### Exercise requirements
Using the entries below, write out the line with "thumb ip: (211, 243)", the line with "pinky tip: (298, 278)", and every line in between, exactly as each is written.

### Saved entries
══════════
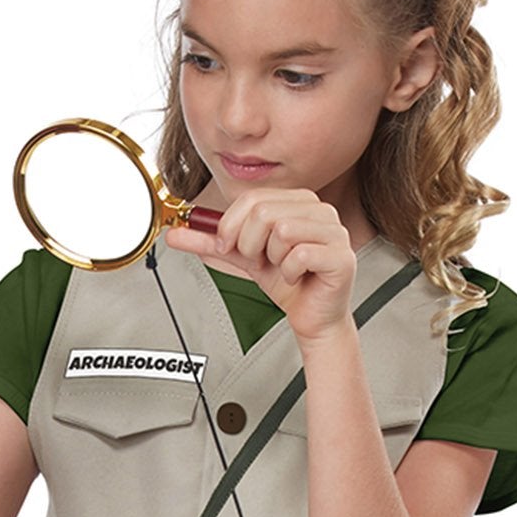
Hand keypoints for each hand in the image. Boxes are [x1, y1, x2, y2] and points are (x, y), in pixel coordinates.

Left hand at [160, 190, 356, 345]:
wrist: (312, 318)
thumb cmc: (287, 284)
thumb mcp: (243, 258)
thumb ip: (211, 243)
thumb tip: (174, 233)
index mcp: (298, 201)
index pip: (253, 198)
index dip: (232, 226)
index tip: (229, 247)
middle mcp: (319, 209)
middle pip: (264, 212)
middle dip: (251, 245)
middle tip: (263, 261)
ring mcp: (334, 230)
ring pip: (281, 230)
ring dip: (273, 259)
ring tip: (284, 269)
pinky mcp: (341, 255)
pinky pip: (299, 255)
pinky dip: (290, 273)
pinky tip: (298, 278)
══════════
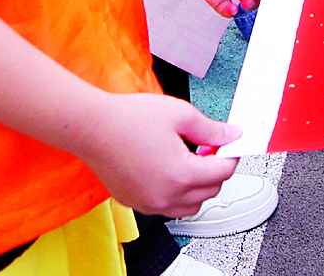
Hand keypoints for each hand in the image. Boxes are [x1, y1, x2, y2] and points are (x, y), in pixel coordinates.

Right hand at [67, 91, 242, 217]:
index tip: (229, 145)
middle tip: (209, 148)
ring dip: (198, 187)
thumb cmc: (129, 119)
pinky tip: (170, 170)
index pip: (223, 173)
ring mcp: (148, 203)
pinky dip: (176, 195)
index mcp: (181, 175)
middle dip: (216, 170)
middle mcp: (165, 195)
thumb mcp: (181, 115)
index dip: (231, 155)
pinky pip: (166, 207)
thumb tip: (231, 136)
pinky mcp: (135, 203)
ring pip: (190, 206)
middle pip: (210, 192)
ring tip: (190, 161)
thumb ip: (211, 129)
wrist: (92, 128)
══════════
### Written solution
thumb ip: (211, 243)
thumb tip: (174, 233)
index mcp: (298, 201)
index pip: (253, 198)
index dip: (232, 226)
index tip: (229, 247)
middle mcp: (319, 209)
middle pip: (264, 212)
middle dip: (251, 245)
middle tip: (263, 261)
ring mcp: (334, 230)
ring pip: (281, 230)
ring dip: (273, 259)
ring tip: (284, 269)
pinky mcp: (341, 255)
pinky pip: (299, 255)
pinky dip: (290, 273)
pinky tip: (298, 278)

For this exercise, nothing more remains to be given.